**WORK REQUIRED**
Copy every line that contains the string "Photography" from the entries below.

**RAW DATA**
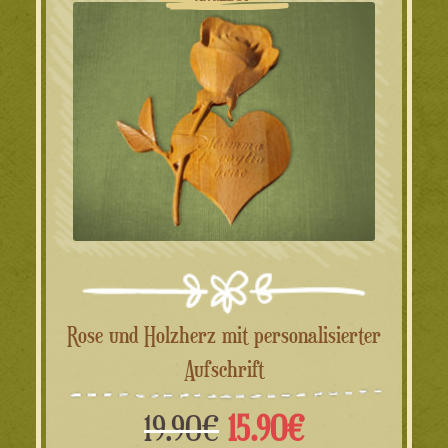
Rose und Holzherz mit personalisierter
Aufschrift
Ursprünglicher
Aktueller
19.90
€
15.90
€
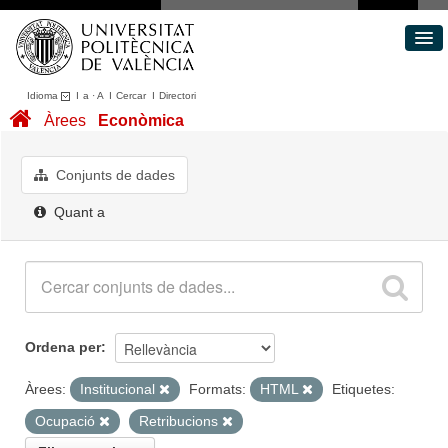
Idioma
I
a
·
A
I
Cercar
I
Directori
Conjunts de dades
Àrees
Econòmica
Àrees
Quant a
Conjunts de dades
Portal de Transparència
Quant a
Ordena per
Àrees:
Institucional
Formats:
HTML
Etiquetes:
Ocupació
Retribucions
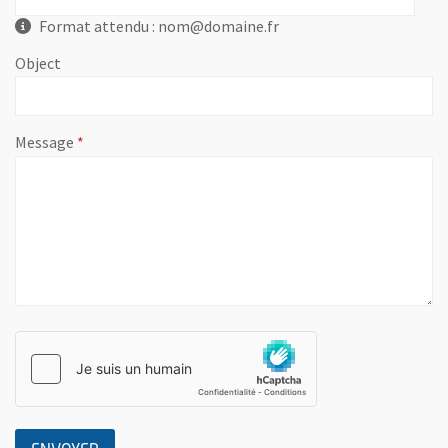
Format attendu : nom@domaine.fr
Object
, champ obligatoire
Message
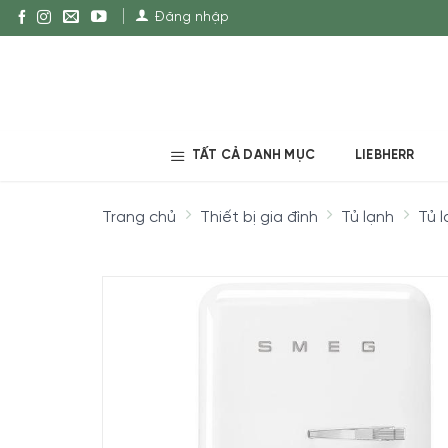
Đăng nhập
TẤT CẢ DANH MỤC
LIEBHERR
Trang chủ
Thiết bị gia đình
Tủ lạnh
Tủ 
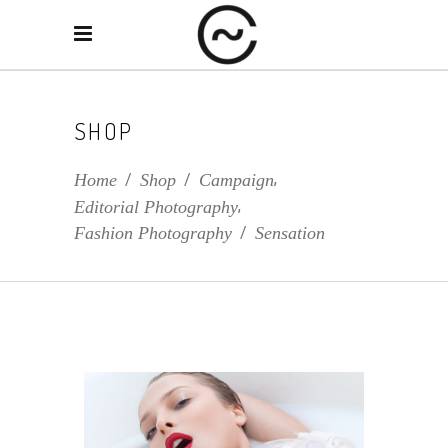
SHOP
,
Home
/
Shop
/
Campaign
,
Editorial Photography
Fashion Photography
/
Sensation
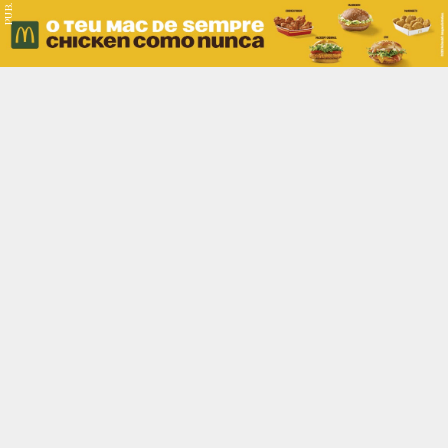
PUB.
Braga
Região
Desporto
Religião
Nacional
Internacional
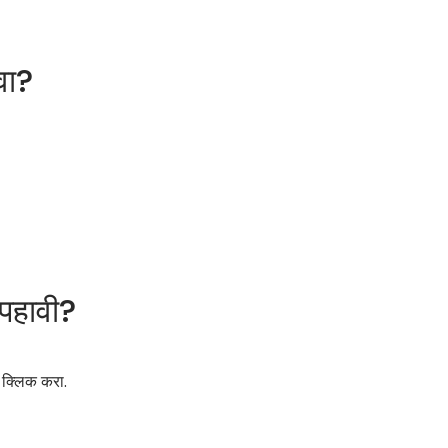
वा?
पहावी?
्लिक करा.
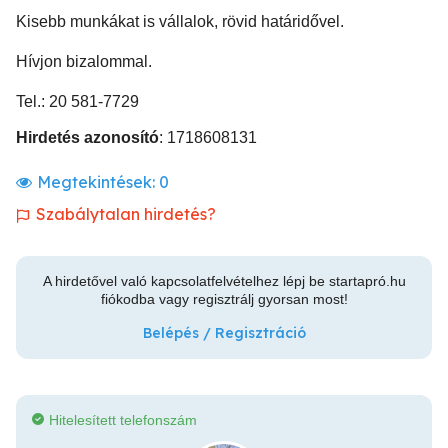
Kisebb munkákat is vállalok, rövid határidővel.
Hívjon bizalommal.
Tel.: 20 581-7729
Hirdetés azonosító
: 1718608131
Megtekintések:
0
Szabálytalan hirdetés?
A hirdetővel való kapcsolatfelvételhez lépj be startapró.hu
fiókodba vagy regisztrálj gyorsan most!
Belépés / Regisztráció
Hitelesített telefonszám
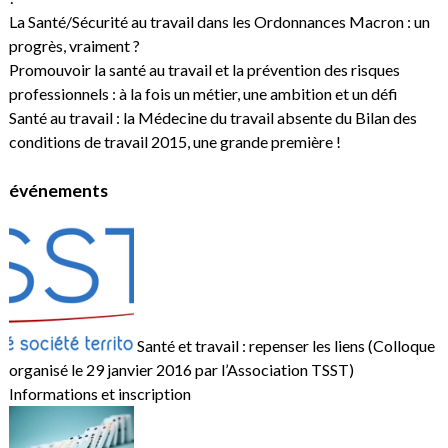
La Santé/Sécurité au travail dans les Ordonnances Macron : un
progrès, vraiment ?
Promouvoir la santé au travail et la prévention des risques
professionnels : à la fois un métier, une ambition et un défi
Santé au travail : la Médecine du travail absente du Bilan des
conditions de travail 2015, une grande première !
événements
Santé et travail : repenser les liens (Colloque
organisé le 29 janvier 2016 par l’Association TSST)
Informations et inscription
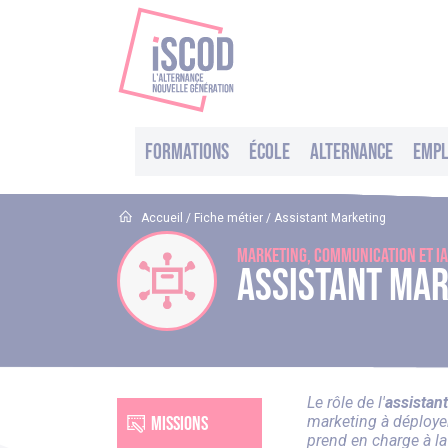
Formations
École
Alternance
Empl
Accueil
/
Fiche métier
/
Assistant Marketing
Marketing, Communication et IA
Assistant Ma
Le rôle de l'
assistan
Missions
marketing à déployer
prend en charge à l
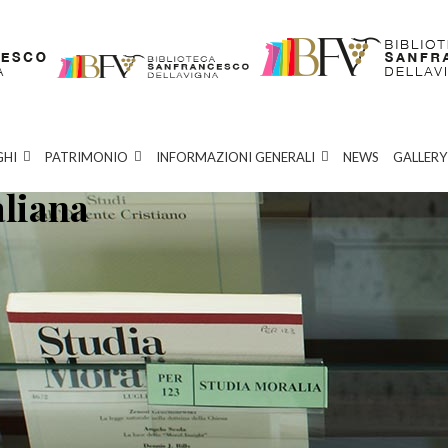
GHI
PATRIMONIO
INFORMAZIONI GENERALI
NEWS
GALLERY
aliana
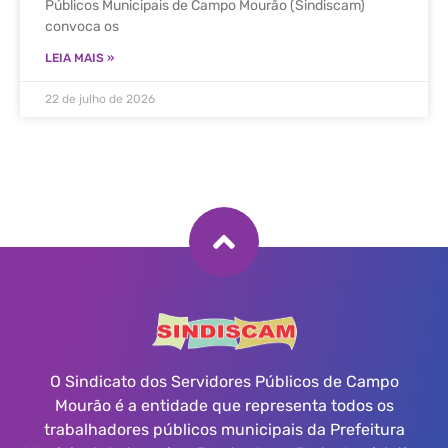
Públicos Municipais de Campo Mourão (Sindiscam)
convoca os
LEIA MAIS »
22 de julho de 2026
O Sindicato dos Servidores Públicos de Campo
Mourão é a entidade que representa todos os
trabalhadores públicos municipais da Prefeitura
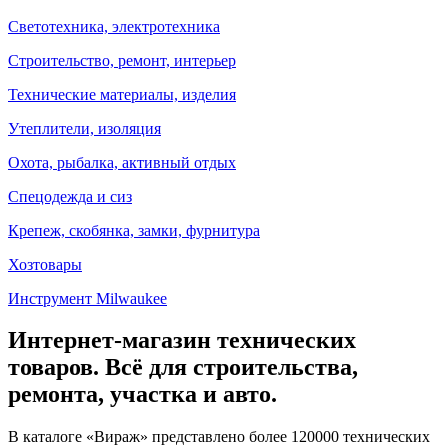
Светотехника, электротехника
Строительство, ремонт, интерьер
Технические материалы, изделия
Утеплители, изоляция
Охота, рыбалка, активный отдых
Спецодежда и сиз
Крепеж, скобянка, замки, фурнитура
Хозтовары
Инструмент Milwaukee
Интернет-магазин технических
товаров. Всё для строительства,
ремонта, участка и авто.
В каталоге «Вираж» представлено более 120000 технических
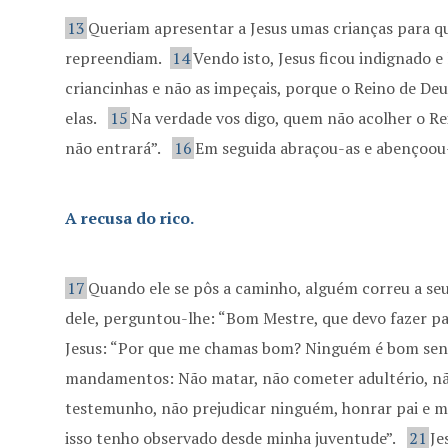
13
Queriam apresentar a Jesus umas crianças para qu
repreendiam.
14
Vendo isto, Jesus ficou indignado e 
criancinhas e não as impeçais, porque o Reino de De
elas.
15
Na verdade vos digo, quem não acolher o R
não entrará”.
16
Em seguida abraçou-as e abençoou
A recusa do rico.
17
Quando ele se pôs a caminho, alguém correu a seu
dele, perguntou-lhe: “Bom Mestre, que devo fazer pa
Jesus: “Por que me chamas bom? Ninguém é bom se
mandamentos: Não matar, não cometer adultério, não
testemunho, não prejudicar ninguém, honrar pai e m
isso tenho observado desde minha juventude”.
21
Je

**RESULT OF THE TASK**
Editorial Photography
Fashion Photography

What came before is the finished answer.